_WORK TASK_
Nothing may differ between your reply and the listing that follows.

□ □ □ □ □

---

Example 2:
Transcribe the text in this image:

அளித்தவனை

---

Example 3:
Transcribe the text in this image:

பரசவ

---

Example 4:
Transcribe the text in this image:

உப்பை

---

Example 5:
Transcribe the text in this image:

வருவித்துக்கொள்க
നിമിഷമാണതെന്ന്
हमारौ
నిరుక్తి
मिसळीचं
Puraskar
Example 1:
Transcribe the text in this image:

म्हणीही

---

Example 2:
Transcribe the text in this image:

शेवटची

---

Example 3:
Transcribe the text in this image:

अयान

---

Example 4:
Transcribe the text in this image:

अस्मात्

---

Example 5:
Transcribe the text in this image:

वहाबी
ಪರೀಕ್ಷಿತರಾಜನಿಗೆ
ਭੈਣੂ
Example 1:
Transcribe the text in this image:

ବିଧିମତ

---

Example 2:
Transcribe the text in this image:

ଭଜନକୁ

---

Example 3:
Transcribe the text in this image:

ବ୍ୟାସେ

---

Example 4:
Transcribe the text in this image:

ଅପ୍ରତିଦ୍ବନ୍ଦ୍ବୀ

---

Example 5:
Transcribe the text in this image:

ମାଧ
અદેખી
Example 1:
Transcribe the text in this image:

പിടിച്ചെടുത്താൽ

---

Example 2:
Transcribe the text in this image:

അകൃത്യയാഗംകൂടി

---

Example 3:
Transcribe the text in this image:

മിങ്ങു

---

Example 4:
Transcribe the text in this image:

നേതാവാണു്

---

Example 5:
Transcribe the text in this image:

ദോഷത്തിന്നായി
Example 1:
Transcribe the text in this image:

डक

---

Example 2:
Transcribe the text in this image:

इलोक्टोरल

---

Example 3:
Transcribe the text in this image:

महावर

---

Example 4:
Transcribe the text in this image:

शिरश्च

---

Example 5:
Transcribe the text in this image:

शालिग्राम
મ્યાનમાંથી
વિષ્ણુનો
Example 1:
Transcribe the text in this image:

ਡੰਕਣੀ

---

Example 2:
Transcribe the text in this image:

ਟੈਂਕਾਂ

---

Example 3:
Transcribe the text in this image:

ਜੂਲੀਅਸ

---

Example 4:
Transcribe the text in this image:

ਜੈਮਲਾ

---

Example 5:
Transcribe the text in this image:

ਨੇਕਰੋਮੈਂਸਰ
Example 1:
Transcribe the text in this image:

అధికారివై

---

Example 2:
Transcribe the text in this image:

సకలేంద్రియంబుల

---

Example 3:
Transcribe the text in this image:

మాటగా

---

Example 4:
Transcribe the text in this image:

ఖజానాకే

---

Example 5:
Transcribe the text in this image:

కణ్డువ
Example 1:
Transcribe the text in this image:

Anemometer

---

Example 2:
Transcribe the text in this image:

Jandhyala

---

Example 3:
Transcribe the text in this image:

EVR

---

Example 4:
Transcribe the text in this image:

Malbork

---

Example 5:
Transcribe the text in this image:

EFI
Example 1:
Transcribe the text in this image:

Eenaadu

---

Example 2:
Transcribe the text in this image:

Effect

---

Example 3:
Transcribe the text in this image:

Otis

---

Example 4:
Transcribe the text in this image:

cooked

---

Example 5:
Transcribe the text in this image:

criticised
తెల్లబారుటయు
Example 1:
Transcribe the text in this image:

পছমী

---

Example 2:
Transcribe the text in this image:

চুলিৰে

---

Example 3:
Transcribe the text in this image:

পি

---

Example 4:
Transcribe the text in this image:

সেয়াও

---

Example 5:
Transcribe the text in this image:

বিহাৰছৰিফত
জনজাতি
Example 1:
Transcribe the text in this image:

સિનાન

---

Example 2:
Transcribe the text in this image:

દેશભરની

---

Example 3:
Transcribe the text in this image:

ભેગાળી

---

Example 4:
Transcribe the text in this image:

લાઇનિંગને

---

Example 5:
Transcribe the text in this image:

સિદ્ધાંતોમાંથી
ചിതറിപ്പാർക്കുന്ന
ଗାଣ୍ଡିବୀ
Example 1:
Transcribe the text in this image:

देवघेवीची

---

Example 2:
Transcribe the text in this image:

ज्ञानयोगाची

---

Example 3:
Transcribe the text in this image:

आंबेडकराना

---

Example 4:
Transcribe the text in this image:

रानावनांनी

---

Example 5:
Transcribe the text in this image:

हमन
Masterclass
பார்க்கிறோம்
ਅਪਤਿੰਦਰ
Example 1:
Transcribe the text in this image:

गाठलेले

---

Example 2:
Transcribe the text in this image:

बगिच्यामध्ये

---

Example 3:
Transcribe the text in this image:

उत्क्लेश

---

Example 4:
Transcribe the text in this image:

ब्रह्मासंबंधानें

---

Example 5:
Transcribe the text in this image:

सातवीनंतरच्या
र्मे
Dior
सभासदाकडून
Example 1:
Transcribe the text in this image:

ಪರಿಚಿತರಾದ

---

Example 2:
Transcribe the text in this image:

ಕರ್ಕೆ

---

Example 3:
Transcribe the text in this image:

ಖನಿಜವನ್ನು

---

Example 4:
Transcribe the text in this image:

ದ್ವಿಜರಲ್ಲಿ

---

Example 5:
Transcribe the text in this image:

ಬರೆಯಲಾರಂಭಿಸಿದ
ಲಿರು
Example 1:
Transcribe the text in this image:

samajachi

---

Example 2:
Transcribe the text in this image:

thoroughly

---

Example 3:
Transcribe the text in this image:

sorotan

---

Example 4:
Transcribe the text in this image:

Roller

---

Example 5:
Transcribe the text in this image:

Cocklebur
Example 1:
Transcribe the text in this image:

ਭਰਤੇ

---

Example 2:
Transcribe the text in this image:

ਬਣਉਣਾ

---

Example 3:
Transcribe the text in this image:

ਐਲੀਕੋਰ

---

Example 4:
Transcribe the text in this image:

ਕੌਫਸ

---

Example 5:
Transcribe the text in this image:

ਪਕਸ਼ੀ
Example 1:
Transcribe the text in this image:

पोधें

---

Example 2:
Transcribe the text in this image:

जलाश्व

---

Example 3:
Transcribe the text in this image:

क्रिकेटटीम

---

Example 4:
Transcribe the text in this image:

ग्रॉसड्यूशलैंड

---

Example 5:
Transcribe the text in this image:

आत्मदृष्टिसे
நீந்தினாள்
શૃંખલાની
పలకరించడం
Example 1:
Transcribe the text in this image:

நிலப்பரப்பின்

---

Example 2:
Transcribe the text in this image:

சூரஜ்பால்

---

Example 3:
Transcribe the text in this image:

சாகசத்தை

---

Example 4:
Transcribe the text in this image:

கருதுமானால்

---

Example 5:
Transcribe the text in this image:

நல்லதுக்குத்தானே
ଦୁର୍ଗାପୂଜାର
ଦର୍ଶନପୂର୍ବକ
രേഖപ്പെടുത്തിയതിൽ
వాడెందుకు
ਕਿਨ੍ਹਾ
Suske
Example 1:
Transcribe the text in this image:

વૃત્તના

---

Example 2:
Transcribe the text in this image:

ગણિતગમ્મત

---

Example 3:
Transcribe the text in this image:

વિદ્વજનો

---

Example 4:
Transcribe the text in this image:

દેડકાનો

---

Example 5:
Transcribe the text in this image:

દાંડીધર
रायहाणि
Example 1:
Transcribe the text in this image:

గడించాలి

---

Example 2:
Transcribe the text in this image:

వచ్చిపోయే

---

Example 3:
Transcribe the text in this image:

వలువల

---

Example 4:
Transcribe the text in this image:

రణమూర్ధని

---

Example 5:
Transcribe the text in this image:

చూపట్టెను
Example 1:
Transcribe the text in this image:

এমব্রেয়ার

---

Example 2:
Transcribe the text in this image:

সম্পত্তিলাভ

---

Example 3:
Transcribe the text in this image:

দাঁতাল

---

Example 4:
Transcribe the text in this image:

□ □ □ □ □

_OUTPUT BELOW_
---

Example 2:
Transcribe the text in this image:

அளித்தவனை

---

Example 3:
Transcribe the text in this image:

பரசவ

---

Example 4:
Transcribe the text in this image:

உப்பை

---

Example 5:
Transcribe the text in this image:

வருவித்துக்கொள்க
നിമിഷമാണതെന്ന്
हमारौ
నిరుక్తి
मिसळीचं
Puraskar
Example 1:
Transcribe the text in this image:

म्हणीही

---

Example 2:
Transcribe the text in this image:

शेवटची

---

Example 3:
Transcribe the text in this image:

अयान

---

Example 4:
Transcribe the text in this image:

अस्मात्

---

Example 5:
Transcribe the text in this image:

वहाबी
ಪರೀಕ್ಷಿತರಾಜನಿಗೆ
ਭੈਣੂ
Example 1:
Transcribe the text in this image:

ବିଧିମତ

---

Example 2:
Transcribe the text in this image:

ଭଜନକୁ

---

Example 3:
Transcribe the text in this image:

ବ୍ୟାସେ

---

Example 4:
Transcribe the text in this image:

ଅପ୍ରତିଦ୍ବନ୍ଦ୍ବୀ

---

Example 5:
Transcribe the text in this image:

ମାଧ
અદેખી
Example 1:
Transcribe the text in this image:

പിടിച്ചെടുത്താൽ

---

Example 2:
Transcribe the text in this image:

അകൃത്യയാഗംകൂടി

---

Example 3:
Transcribe the text in this image:

മിങ്ങു

---

Example 4:
Transcribe the text in this image:

നേതാവാണു്

---

Example 5:
Transcribe the text in this image:

ദോഷത്തിന്നായി
Example 1:
Transcribe the text in this image:

डक

---

Example 2:
Transcribe the text in this image:

इलोक्टोरल

---

Example 3:
Transcribe the text in this image:

महावर

---

Example 4:
Transcribe the text in this image:

शिरश्च

---

Example 5:
Transcribe the text in this image:

शालिग्राम
મ્યાનમાંથી
વિષ્ણુનો
Example 1:
Transcribe the text in this image:

ਡੰਕਣੀ

---

Example 2:
Transcribe the text in this image:

ਟੈਂਕਾਂ

---

Example 3:
Transcribe the text in this image:

ਜੂਲੀਅਸ

---

Example 4:
Transcribe the text in this image:

ਜੈਮਲਾ

---

Example 5:
Transcribe the text in this image:

ਨੇਕਰੋਮੈਂਸਰ
Example 1:
Transcribe the text in this image:

అధికారివై

---

Example 2:
Transcribe the text in this image:

సకలేంద్రియంబుల

---

Example 3:
Transcribe the text in this image:

మాటగా

---

Example 4:
Transcribe the text in this image:

ఖజానాకే

---

Example 5:
Transcribe the text in this image:

కణ్డువ
Example 1:
Transcribe the text in this image:

Anemometer

---

Example 2:
Transcribe the text in this image:

Jandhyala

---

Example 3:
Transcribe the text in this image:

EVR

---

Example 4:
Transcribe the text in this image:

Malbork

---

Example 5:
Transcribe the text in this image:

EFI
Example 1:
Transcribe the text in this image:

Eenaadu

---

Example 2:
Transcribe the text in this image:

Effect

---

Example 3:
Transcribe the text in this image:

Otis

---

Example 4:
Transcribe the text in this image:

cooked

---

Example 5:
Transcribe the text in this image:

criticised
తెల్లబారుటయు
Example 1:
Transcribe the text in this image:

পছমী

---

Example 2:
Transcribe the text in this image:

চুলিৰে

---

Example 3:
Transcribe the text in this image:

পি

---

Example 4:
Transcribe the text in this image:

সেয়াও

---

Example 5:
Transcribe the text in this image:

বিহাৰছৰিফত
জনজাতি
Example 1:
Transcribe the text in this image:

સિનાન

---

Example 2:
Transcribe the text in this image:

દેશભરની

---

Example 3:
Transcribe the text in this image:

ભેગાળી

---

Example 4:
Transcribe the text in this image:

લાઇનિંગને

---

Example 5:
Transcribe the text in this image:

સિદ્ધાંતોમાંથી
ചിതറിപ്പാർക്കുന്ന
ଗାଣ୍ଡିବୀ
Example 1:
Transcribe the text in this image:

देवघेवीची

---

Example 2:
Transcribe the text in this image:

ज्ञानयोगाची

---

Example 3:
Transcribe the text in this image:

आंबेडकराना

---

Example 4:
Transcribe the text in this image:

रानावनांनी

---

Example 5:
Transcribe the text in this image:

हमन
Masterclass
பார்க்கிறோம்
ਅਪਤਿੰਦਰ
Example 1:
Transcribe the text in this image:

गाठलेले

---

Example 2:
Transcribe the text in this image:

बगिच्यामध्ये

---

Example 3:
Transcribe the text in this image:

उत्क्लेश

---

Example 4:
Transcribe the text in this image:

ब्रह्मासंबंधानें

---

Example 5:
Transcribe the text in this image:

सातवीनंतरच्या
र्मे
Dior
सभासदाकडून
Example 1:
Transcribe the text in this image:

ಪರಿಚಿತರಾದ

---

Example 2:
Transcribe the text in this image:

ಕರ್ಕೆ

---

Example 3:
Transcribe the text in this image:

ಖನಿಜವನ್ನು

---

Example 4:
Transcribe the text in this image:

ದ್ವಿಜರಲ್ಲಿ

---

Example 5:
Transcribe the text in this image:

ಬರೆಯಲಾರಂಭಿಸಿದ
ಲಿರು
Example 1:
Transcribe the text in this image:

samajachi

---

Example 2:
Transcribe the text in this image:

thoroughly

---

Example 3:
Transcribe the text in this image:

sorotan

---

Example 4:
Transcribe the text in this image:

Roller

---

Example 5:
Transcribe the text in this image:

Cocklebur
Example 1:
Transcribe the text in this image:

ਭਰਤੇ

---

Example 2:
Transcribe the text in this image:

ਬਣਉਣਾ

---

Example 3:
Transcribe the text in this image:

ਐਲੀਕੋਰ

---

Example 4:
Transcribe the text in this image:

ਕੌਫਸ

---

Example 5:
Transcribe the text in this image:

ਪਕਸ਼ੀ
Example 1:
Transcribe the text in this image:

पोधें

---

Example 2:
Transcribe the text in this image:

जलाश्व

---

Example 3:
Transcribe the text in this image:

क्रिकेटटीम

---

Example 4:
Transcribe the text in this image:

ग्रॉसड्यूशलैंड

---

Example 5:
Transcribe the text in this image:

आत्मदृष्टिसे
நீந்தினாள்
શૃંખલાની
పలకరించడం
Example 1:
Transcribe the text in this image:

நிலப்பரப்பின்

---

Example 2:
Transcribe the text in this image:

சூரஜ்பால்

---

Example 3:
Transcribe the text in this image:

சாகசத்தை

---

Example 4:
Transcribe the text in this image:

கருதுமானால்

---

Example 5:
Transcribe the text in this image:

நல்லதுக்குத்தானே
ଦୁର୍ଗାପୂଜାର
ଦର୍ଶନପୂର୍ବକ
രേഖപ്പെടുത്തിയതിൽ
వాడెందుకు
ਕਿਨ੍ਹਾ
Suske
Example 1:
Transcribe the text in this image:

વૃત્તના

---

Example 2:
Transcribe the text in this image:

ગણિતગમ્મત

---

Example 3:
Transcribe the text in this image:

વિદ્વજનો

---

Example 4:
Transcribe the text in this image:

દેડકાનો

---

Example 5:
Transcribe the text in this image:

દાંડીધર
रायहाणि
Example 1:
Transcribe the text in this image:

గడించాలి

---

Example 2:
Transcribe the text in this image:

వచ్చిపోయే

---

Example 3:
Transcribe the text in this image:

వలువల

---

Example 4:
Transcribe the text in this image:

రణమూర్ధని

---

Example 5:
Transcribe the text in this image:

చూపట్టెను
Example 1:
Transcribe the text in this image:

এমব্রেয়ার

---

Example 2:
Transcribe the text in this image:

সম্পত্তিলাভ

---

Example 3:
Transcribe the text in this image:

দাঁতাল

---

Example 4:
Transcribe the text in this image:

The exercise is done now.